* Task item:
Update the rows below by replacing "Merkzettel" with "Wunschliste" wherever it appears, and leave every other part of the lines unchanged.

BEGIN Task input

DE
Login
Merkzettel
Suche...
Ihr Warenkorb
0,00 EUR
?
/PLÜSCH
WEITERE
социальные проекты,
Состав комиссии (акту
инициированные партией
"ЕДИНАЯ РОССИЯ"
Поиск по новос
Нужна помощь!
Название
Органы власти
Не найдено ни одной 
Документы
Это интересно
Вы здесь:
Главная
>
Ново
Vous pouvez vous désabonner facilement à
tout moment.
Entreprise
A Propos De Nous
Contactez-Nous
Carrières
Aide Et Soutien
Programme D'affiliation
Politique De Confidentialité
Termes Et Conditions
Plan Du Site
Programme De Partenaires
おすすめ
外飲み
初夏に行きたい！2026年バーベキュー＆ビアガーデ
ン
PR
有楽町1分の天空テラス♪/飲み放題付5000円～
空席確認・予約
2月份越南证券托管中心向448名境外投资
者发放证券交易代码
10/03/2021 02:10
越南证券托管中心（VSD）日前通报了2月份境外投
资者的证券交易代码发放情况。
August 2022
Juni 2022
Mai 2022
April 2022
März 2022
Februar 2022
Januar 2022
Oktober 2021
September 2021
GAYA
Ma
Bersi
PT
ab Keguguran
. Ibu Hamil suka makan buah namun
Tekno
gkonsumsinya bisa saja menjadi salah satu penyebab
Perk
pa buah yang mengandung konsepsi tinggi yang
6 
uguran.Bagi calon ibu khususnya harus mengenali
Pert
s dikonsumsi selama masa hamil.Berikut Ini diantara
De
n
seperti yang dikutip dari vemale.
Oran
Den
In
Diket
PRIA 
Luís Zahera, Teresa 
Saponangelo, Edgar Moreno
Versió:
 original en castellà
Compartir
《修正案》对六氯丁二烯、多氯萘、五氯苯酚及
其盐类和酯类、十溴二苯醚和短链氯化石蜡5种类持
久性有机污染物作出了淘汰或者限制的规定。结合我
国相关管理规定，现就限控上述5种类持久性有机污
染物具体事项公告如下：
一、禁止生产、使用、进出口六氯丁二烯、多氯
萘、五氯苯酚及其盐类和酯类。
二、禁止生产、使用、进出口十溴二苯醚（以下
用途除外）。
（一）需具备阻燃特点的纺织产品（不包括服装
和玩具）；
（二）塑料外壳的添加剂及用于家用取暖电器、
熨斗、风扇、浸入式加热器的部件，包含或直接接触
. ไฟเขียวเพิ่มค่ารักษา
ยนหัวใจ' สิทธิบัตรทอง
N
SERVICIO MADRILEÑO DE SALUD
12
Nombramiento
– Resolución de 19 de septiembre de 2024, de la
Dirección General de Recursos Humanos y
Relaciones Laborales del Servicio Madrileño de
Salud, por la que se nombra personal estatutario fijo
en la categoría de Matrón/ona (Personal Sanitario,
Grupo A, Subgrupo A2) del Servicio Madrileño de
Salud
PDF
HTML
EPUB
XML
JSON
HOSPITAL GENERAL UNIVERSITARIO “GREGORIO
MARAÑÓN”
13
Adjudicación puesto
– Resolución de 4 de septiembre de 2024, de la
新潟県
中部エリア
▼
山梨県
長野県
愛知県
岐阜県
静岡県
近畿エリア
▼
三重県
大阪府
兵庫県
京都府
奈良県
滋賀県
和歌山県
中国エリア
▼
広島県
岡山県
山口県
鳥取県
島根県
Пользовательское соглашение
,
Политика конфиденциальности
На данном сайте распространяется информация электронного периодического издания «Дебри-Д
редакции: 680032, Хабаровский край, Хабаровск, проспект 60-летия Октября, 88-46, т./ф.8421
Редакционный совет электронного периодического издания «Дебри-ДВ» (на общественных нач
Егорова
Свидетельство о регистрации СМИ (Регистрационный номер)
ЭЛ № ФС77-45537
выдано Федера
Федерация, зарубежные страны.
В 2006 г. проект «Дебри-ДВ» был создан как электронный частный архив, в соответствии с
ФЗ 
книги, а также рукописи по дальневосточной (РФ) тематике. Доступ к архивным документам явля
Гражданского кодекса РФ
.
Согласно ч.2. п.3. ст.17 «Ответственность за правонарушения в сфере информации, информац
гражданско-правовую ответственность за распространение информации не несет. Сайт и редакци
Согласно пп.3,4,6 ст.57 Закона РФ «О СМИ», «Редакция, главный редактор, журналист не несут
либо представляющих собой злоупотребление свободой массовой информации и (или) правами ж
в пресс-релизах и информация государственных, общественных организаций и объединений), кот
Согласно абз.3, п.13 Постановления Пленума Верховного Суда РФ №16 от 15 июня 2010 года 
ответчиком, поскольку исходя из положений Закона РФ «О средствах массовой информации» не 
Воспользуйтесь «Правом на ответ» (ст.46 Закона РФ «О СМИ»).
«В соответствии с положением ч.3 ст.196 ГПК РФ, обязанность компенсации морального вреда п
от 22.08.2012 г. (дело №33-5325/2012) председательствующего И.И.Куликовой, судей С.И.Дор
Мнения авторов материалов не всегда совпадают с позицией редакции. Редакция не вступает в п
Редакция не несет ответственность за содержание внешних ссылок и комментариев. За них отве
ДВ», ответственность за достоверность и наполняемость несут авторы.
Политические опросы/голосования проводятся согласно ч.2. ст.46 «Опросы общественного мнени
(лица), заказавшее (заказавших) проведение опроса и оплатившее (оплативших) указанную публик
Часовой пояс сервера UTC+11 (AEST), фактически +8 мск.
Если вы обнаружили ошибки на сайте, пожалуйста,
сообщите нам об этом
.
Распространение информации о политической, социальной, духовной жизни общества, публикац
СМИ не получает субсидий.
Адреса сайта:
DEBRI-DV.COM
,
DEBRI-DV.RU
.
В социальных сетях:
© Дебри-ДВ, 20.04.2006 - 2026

END Task input

* Task answer:
DE
Login
Wunschliste
Suche...
Ihr Warenkorb
0,00 EUR
?
/PLÜSCH
WEITERE
социальные проекты,
Состав комиссии (акту
инициированные партией
"ЕДИНАЯ РОССИЯ"
Поиск по новос
Нужна помощь!
Название
Органы власти
Не найдено ни одной 
Документы
Это интересно
Вы здесь:
Главная
>
Ново
Vous pouvez vous désabonner facilement à
tout moment.
Entreprise
A Propos De Nous
Contactez-Nous
Carrières
Aide Et Soutien
Programme D'affiliation
Politique De Confidentialité
Termes Et Conditions
Plan Du Site
Programme De Partenaires
おすすめ
外飲み
初夏に行きたい！2026年バーベキュー＆ビアガーデ
ン
PR
有楽町1分の天空テラス♪/飲み放題付5000円～
空席確認・予約
2月份越南证券托管中心向448名境外投资
者发放证券交易代码
10/03/2021 02:10
越南证券托管中心（VSD）日前通报了2月份境外投
资者的证券交易代码发放情况。
August 2022
Juni 2022
Mai 2022
April 2022
März 2022
Februar 2022
Januar 2022
Oktober 2021
September 2021
GAYA
Ma
Bersi
PT
ab Keguguran
. Ibu Hamil suka makan buah namun
Tekno
gkonsumsinya bisa saja menjadi salah satu penyebab
Perk
pa buah yang mengandung konsepsi tinggi yang
6 
uguran.Bagi calon ibu khususnya harus mengenali
Pert
s dikonsumsi selama masa hamil.Berikut Ini diantara
De
n
seperti yang dikutip dari vemale.
Oran
Den
In
Diket
PRIA 
Luís Zahera, Teresa 
Saponangelo, Edgar Moreno
Versió:
 original en castellà
Compartir
《修正案》对六氯丁二烯、多氯萘、五氯苯酚及
其盐类和酯类、十溴二苯醚和短链氯化石蜡5种类持
久性有机污染物作出了淘汰或者限制的规定。结合我
国相关管理规定，现就限控上述5种类持久性有机污
染物具体事项公告如下：
一、禁止生产、使用、进出口六氯丁二烯、多氯
萘、五氯苯酚及其盐类和酯类。
二、禁止生产、使用、进出口十溴二苯醚（以下
用途除外）。
（一）需具备阻燃特点的纺织产品（不包括服装
和玩具）；
（二）塑料外壳的添加剂及用于家用取暖电器、
熨斗、风扇、浸入式加热器的部件，包含或直接接触
. ไฟเขียวเพิ่มค่ารักษา
ยนหัวใจ' สิทธิบัตรทอง
N
SERVICIO MADRILEÑO DE SALUD
12
Nombramiento
– Resolución de 19 de septiembre de 2024, de la
Dirección General de Recursos Humanos y
Relaciones Laborales del Servicio Madrileño de
Salud, por la que se nombra personal estatutario fijo
en la categoría de Matrón/ona (Personal Sanitario,
Grupo A, Subgrupo A2) del Servicio Madrileño de
Salud
PDF
HTML
EPUB
XML
JSON
HOSPITAL GENERAL UNIVERSITARIO “GREGORIO
MARAÑÓN”
13
Adjudicación puesto
– Resolución de 4 de septiembre de 2024, de la
新潟県
中部エリア
▼
山梨県
長野県
愛知県
岐阜県
静岡県
近畿エリア
▼
三重県
大阪府
兵庫県
京都府
奈良県
滋賀県
和歌山県
中国エリア
▼
広島県
岡山県
山口県
鳥取県
島根県
Пользовательское соглашение
,
Политика конфиденциальности
На данном сайте распространяется информация электронного периодического издания «Дебри-Д
редакции: 680032, Хабаровский край, Хабаровск, проспект 60-летия Октября, 88-46, т./ф.8421
Редакционный совет электронного периодического издания «Дебри-ДВ» (на общественных нач
Егорова
Свидетельство о регистрации СМИ (Регистрационный номер)
ЭЛ № ФС77-45537
выдано Федера
Федерация, зарубежные страны.
В 2006 г. проект «Дебри-ДВ» был создан как электронный частный архив, в соответствии с
ФЗ 
книги, а также рукописи по дальневосточной (РФ) тематике. Доступ к архивным документам явля
Гражданского кодекса РФ
.
Согласно ч.2. п.3. ст.17 «Ответственность за правонарушения в сфере информации, информац
гражданско-правовую ответственность за распространение информации не несет. Сайт и редакци
Согласно пп.3,4,6 ст.57 Закона РФ «О СМИ», «Редакция, главный редактор, журналист не несут
либо представляющих собой злоупотребление свободой массовой информации и (или) правами ж
в пресс-релизах и информация государственных, общественных организаций и объединений), кот
Согласно абз.3, п.13 Постановления Пленума Верховного Суда РФ №16 от 15 июня 2010 года 
ответчиком, поскольку исходя из положений Закона РФ «О средствах массовой информации» не 
Воспользуйтесь «Правом на ответ» (ст.46 Закона РФ «О СМИ»).
«В соответствии с положением ч.3 ст.196 ГПК РФ, обязанность компенсации морального вреда п
от 22.08.2012 г. (дело №33-5325/2012) председательствующего И.И.Куликовой, судей С.И.Дор
Мнения авторов материалов не всегда совпадают с позицией редакции. Редакция не вступает в п
Редакция не несет ответственность за содержание внешних ссылок и комментариев. За них отве
ДВ», ответственность за достоверность и наполняемость несут авторы.
Политические опросы/голосования проводятся согласно ч.2. ст.46 «Опросы общественного мнени
(лица), заказавшее (заказавших) проведение опроса и оплатившее (оплативших) указанную публик
Часовой пояс сервера UTC+11 (AEST), фактически +8 мск.
Если вы обнаружили ошибки на сайте, пожалуйста,
сообщите нам об этом
.
Распространение информации о политической, социальной, духовной жизни общества, публикац
СМИ не получает субсидий.
Адреса сайта:
DEBRI-DV.COM
,
DEBRI-DV.RU
.
В социальных сетях:
© Дебри-ДВ, 20.04.2006 - 2026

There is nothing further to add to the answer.